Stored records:
——————————

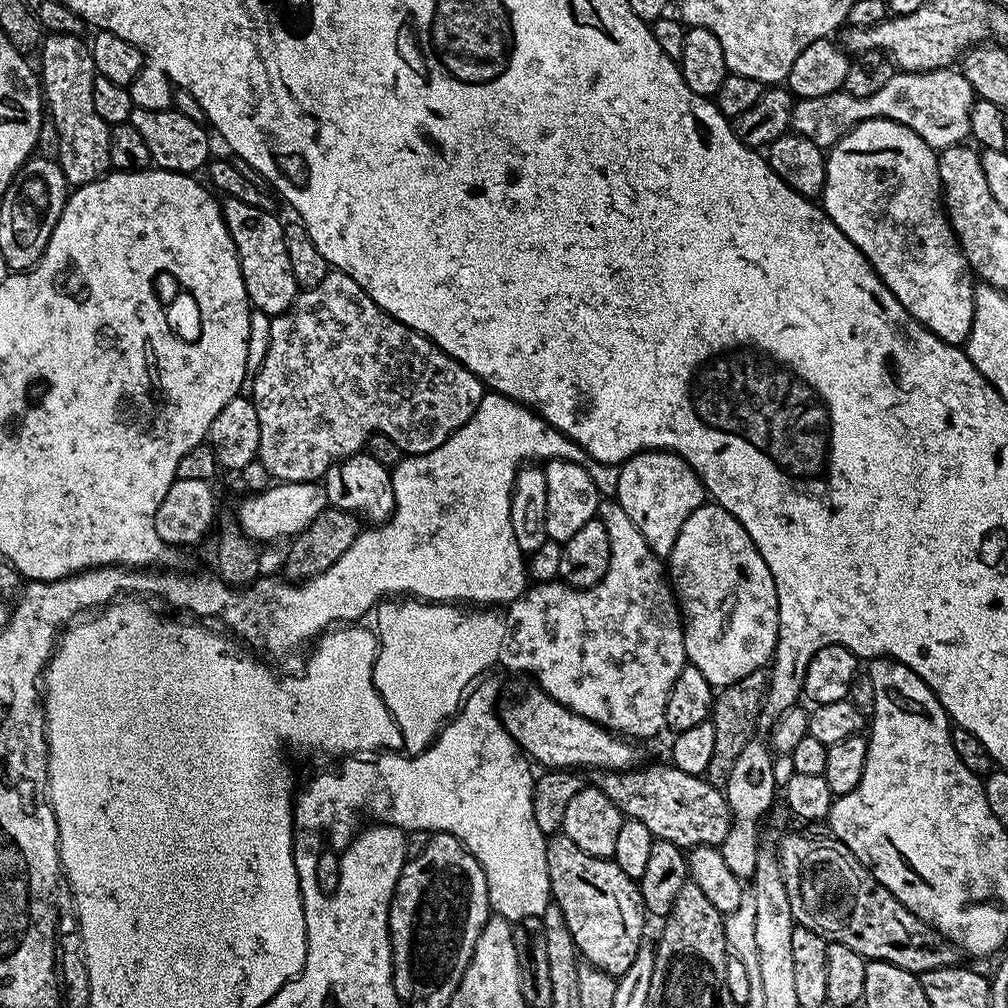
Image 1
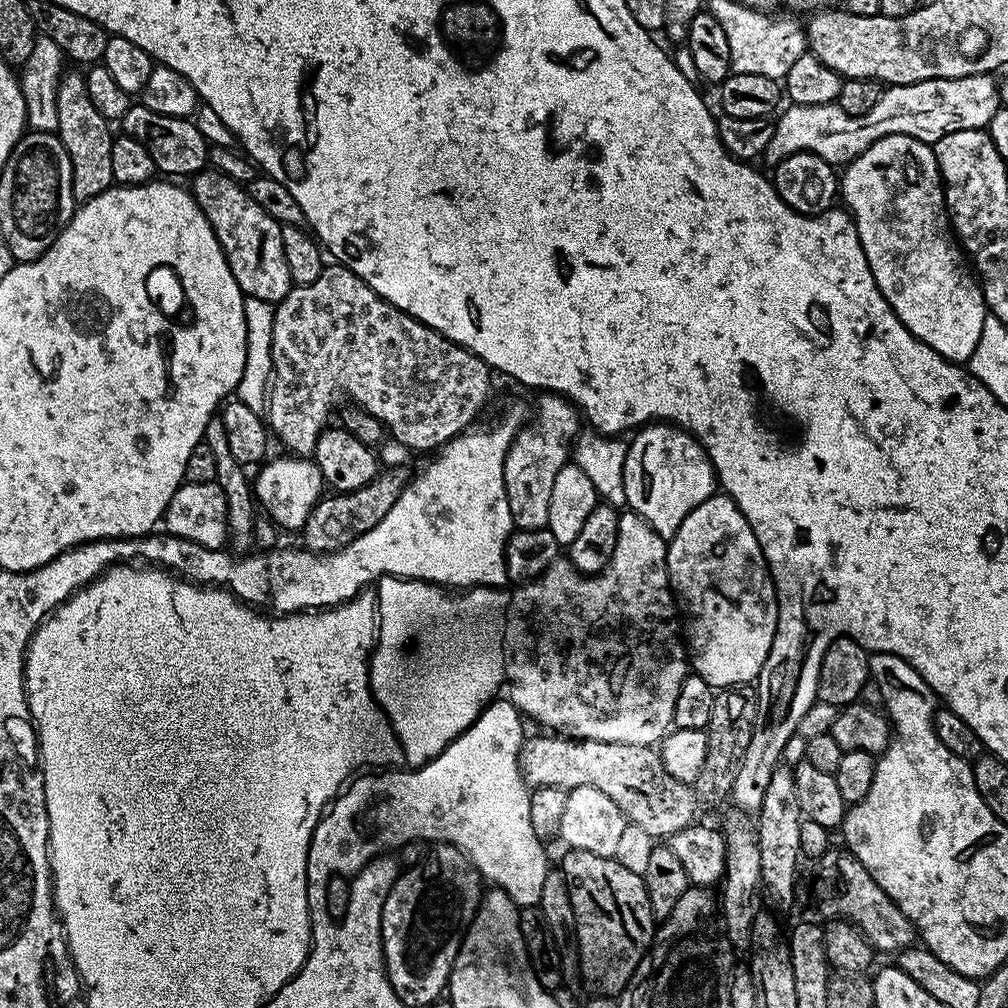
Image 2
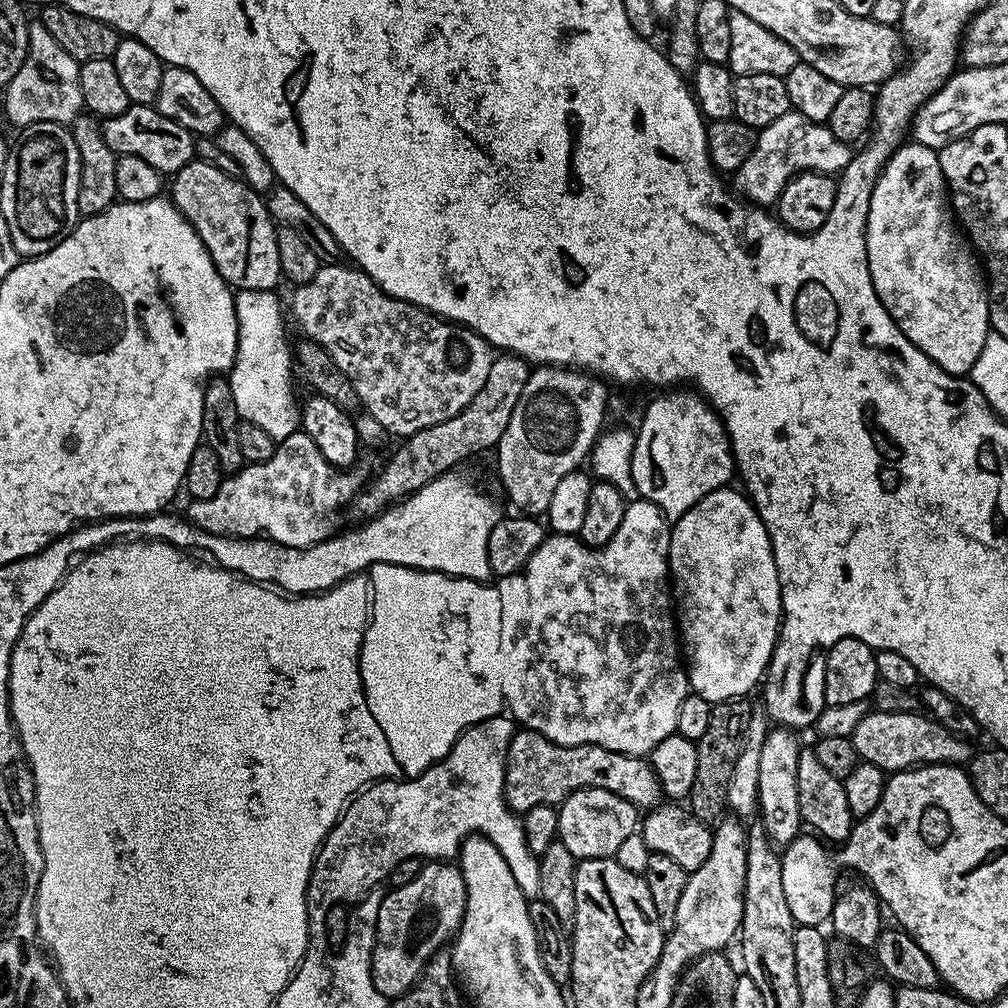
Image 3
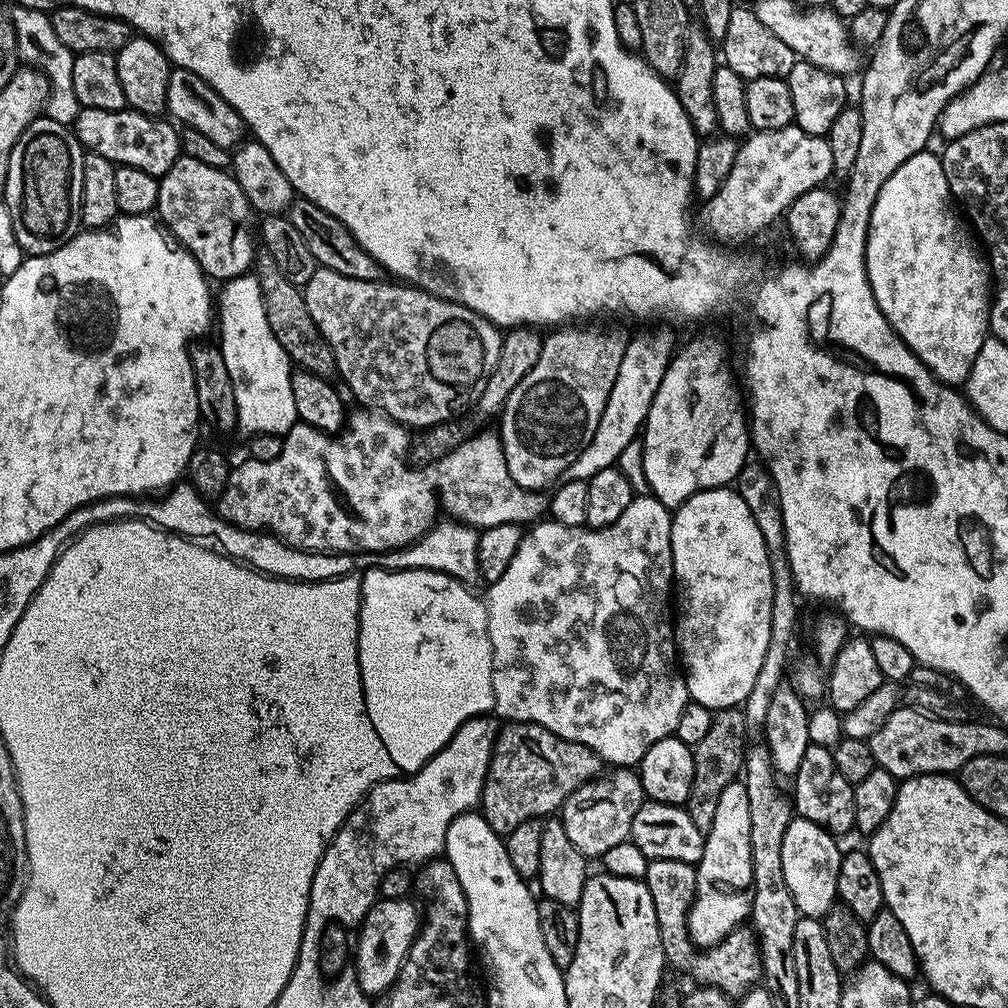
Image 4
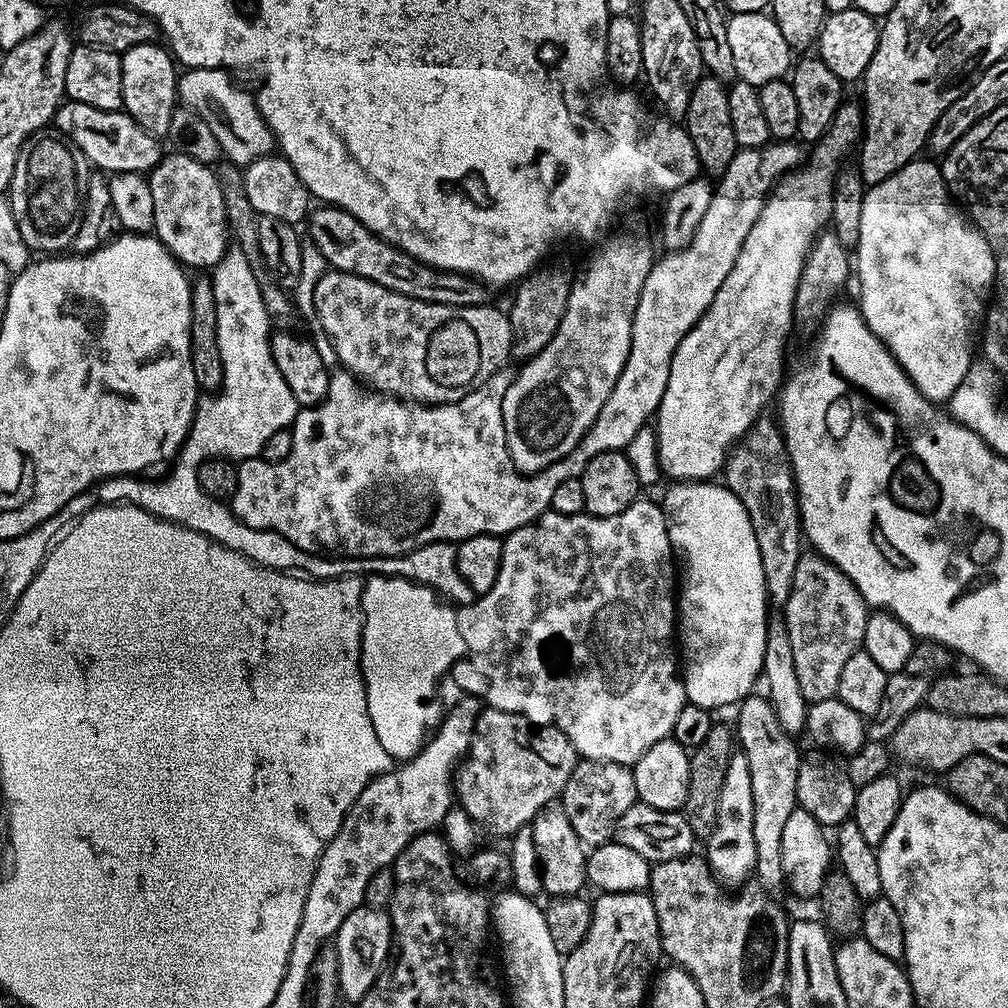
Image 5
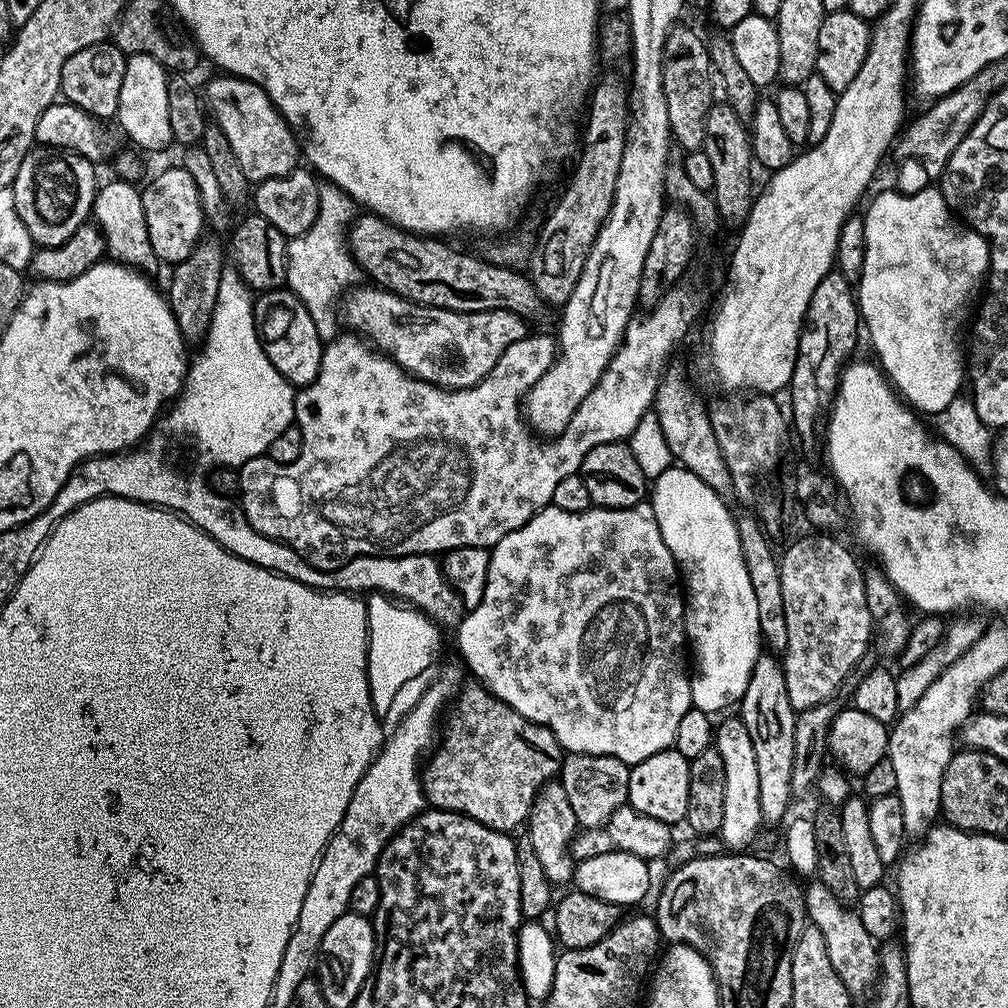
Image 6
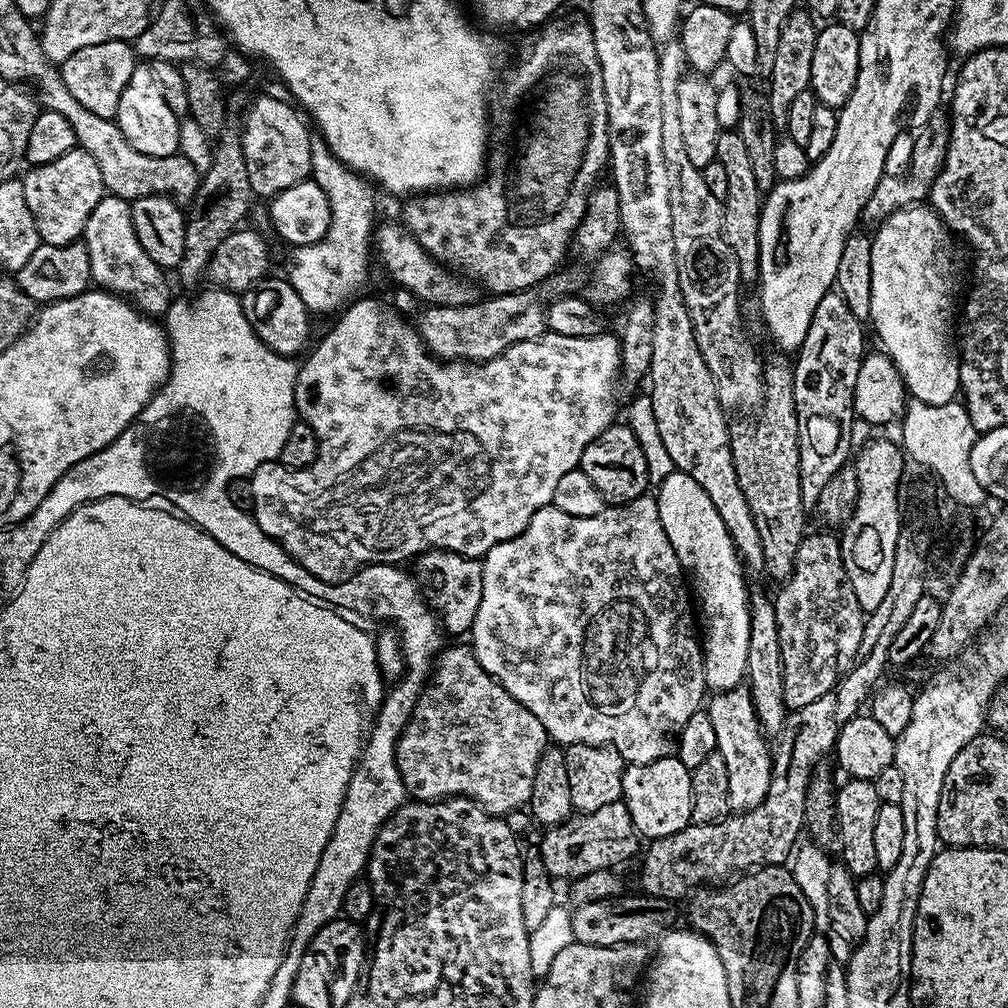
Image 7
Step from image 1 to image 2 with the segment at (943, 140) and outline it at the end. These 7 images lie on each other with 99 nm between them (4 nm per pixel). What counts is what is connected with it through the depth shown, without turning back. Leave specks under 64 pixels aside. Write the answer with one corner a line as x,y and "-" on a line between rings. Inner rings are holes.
991,75
893,84
881,91
878,102
874,102
874,106
870,106
864,116
851,116
837,103
822,106
789,103
788,109
785,107
775,117
776,129
763,159
769,160
769,165
774,166
790,154
809,152
818,154
818,158
834,166
846,166
884,136
909,136
931,146
938,142
938,138
951,132
971,128
987,129
990,118
994,118
1001,106
1000,89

——————————

The job here is to retype the data exactly, with no pictures included.

§ **Output**
Image 1
Image 2
Image 3
Image 4
Image 5
Image 6
Image 7
Step from image 1 to image 2 with the segment at (943, 140) and outline it at the end. These 7 images lie on each other with 99 nm between them (4 nm per pixel). What counts is what is connected with it through the depth shown, without turning back. Leave specks under 64 pixels aside. Write the answer with one corner a line as x,y and "-" on a line between rings. Inner rings are holes.
991,75
893,84
881,91
878,102
874,102
874,106
870,106
864,116
851,116
837,103
822,106
789,103
788,109
785,107
775,117
776,129
763,159
769,160
769,165
774,166
790,154
809,152
818,154
818,158
834,166
846,166
884,136
909,136
931,146
938,142
938,138
951,132
971,128
987,129
990,118
994,118
1001,106
1000,89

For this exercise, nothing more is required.